Ahora, deberá protagonizar en Salzburgo una ópera mozartiana, lo que no es ninguna nimiedad. La Real tendrá que asaltar la ciudad austriaca, para lo que el peor enemigo será su complacencia, ya que Salzburgo invita al paseo, a la reflexión, a la lectura de los periódicos y a deleitarse con una tarta Sacher con el café. No es una ciudad para ir a la guerra. Un balneario. Solo los viejos intelectuales centroeuropeos sabían que sobre la ciudad siempre pende la sombra de Don Juan. Pero ya nadie se acuerda de eso.

Con su partido de ayer, la Real se condenó a sí misma a la tarea de enviar al fuego al Salzburgo. Rutinaria para un buen equipo, misión de titanes para esta Real. No porque tenga un adversario temible, la joya de la corona del Imperio Austrohúngaro o algo así.
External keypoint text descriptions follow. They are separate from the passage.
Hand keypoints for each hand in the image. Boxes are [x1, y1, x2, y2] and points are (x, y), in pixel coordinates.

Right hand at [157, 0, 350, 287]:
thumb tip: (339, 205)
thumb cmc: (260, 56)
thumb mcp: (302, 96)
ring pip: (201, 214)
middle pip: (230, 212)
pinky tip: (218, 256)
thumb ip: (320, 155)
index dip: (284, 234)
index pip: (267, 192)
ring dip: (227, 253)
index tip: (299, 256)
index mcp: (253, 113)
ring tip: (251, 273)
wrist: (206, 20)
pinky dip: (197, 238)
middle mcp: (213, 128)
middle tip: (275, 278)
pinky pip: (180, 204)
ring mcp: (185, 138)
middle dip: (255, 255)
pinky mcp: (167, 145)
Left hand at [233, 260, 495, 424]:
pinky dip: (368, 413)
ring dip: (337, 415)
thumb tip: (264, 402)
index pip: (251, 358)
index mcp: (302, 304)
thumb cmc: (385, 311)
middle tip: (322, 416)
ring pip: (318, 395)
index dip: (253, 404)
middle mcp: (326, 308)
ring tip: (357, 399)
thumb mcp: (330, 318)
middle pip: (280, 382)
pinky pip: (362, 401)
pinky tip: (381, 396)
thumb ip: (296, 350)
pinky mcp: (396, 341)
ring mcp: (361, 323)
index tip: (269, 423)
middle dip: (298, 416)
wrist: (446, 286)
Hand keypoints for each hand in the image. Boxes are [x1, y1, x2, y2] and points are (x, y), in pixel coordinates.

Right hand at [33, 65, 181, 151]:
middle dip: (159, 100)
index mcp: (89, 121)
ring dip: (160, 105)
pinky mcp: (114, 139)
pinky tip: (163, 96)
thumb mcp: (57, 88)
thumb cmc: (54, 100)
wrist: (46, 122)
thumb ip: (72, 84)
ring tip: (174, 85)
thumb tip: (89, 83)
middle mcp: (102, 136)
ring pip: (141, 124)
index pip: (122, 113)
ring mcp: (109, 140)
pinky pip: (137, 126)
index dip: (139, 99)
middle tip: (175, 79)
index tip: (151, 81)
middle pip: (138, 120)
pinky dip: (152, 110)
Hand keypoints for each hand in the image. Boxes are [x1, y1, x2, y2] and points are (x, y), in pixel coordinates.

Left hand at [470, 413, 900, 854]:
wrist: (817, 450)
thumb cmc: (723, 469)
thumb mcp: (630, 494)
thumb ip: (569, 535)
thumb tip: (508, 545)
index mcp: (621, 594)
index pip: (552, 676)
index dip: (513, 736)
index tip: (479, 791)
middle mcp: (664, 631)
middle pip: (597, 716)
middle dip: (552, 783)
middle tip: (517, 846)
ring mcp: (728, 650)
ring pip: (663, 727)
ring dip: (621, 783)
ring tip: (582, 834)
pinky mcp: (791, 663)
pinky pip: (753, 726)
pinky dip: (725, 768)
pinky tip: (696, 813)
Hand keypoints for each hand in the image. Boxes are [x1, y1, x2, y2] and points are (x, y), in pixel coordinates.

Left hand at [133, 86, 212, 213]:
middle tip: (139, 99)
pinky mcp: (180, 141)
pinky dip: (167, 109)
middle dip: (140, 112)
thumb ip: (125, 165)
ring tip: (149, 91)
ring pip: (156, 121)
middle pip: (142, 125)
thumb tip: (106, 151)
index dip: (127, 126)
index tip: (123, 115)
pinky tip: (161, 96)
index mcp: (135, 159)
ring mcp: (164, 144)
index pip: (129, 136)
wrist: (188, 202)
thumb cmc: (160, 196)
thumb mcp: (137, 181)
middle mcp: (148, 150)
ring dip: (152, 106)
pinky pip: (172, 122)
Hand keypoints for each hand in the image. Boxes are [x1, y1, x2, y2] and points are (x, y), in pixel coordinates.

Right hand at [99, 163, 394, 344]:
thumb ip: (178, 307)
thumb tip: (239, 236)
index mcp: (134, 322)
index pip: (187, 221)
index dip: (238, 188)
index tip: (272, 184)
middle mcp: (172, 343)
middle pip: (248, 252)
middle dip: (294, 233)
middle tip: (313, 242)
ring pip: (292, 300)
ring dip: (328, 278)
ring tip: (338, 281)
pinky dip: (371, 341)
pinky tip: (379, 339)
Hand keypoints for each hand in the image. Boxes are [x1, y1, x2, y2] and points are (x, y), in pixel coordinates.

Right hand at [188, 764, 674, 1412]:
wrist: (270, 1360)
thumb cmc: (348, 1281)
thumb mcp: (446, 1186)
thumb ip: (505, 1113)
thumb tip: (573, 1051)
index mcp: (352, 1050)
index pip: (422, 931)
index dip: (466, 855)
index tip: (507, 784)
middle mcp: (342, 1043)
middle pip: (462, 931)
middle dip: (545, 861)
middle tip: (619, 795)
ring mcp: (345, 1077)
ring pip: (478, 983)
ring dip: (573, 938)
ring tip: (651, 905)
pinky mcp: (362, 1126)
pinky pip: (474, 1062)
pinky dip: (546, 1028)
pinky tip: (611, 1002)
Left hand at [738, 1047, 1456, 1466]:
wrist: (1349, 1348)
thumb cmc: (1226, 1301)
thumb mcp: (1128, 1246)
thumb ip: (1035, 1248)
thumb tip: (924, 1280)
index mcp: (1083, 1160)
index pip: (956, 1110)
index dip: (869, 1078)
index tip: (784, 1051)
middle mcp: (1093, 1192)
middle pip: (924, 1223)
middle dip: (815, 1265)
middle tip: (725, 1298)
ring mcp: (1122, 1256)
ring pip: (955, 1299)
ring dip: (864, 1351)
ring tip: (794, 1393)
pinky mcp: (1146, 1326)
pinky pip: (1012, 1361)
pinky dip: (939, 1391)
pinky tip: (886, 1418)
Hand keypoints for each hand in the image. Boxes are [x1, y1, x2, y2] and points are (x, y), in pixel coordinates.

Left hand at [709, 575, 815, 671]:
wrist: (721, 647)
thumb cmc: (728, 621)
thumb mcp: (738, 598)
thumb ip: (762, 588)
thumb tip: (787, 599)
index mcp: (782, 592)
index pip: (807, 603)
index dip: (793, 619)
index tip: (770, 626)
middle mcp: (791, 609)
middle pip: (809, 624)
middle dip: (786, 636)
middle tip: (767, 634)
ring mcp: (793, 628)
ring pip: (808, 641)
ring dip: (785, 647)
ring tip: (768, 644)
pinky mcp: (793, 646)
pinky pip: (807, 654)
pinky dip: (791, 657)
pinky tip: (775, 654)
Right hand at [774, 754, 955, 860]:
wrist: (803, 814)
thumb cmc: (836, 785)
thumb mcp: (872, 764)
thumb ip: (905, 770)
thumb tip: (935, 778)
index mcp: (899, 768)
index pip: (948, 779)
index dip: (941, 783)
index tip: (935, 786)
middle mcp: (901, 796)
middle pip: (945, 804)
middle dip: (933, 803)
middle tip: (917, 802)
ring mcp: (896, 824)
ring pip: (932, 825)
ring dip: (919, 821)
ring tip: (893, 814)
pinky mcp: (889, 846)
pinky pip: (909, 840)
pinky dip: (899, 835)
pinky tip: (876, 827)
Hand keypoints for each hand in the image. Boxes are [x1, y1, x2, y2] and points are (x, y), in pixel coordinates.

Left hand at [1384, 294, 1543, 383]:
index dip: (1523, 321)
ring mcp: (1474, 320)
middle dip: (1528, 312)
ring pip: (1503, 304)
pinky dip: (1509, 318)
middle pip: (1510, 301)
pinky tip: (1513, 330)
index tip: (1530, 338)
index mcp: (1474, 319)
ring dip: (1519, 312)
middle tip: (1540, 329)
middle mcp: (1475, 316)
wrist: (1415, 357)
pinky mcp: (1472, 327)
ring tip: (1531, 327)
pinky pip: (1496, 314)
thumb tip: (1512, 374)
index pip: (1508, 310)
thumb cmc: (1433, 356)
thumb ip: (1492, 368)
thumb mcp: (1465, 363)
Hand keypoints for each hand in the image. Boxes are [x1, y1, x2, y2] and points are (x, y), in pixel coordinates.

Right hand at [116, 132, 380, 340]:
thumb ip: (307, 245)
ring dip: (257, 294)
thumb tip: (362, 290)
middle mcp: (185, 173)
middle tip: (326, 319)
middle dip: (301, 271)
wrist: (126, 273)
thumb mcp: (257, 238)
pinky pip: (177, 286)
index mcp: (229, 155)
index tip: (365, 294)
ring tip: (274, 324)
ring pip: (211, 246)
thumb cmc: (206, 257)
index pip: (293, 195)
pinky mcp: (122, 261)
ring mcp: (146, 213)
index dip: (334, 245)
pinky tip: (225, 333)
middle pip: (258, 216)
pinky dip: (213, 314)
Más bien se trata de un grupo bastante normal, aseado, eso sí. Que corre mucho y bastante bien. Para la Real, un equipo con unos problemas defensivos tremendos, un jeroglífico.

Porque el conjunto blanquiazul exhibió ayer una debilidad alarmante. Su dominio de los tiempos y el espacio es inexistente. Sin hacer nada, el Salzburgo le llegaba y se levantaba como una amenaza formidable, por mucho que fuera incapaz de rematar a puerta. A eso puso remedio la Real marcándose en propia meta el primer gol. Rulli sale blando y por eso el brazo se le tuerce en un contacto leve. El balón pasa y pilla a Oyarzabal perfilado en la dirección opuesta a la que obliga el manual del fútbol. Orientado a su propia portería, pasó lo inevitable: le golpeó el balón y fue adentro.

Después, con un fútbol de subsistencia, una voluntad encomiable y un orgullo muy destacable (esta es la esperanza para el jueves) logró darle la vuelta al partido. El Salzburgo colaboró con un error de primaria al abrir la barrera en un golpe franco de Januzaj. Pero, incapaz de comprender el partido y, mucho menos, de controlarlo, la Real seguía dejando abiertos espacios por todas partes, como si desconociera el valor de un gol fuera de casa. Lo pagó.

Ayer, pudo regalarse un viaje a Salzburgo a lo que va todo el mundo, a relajarse, pero se condenó a perseguir una hazaña.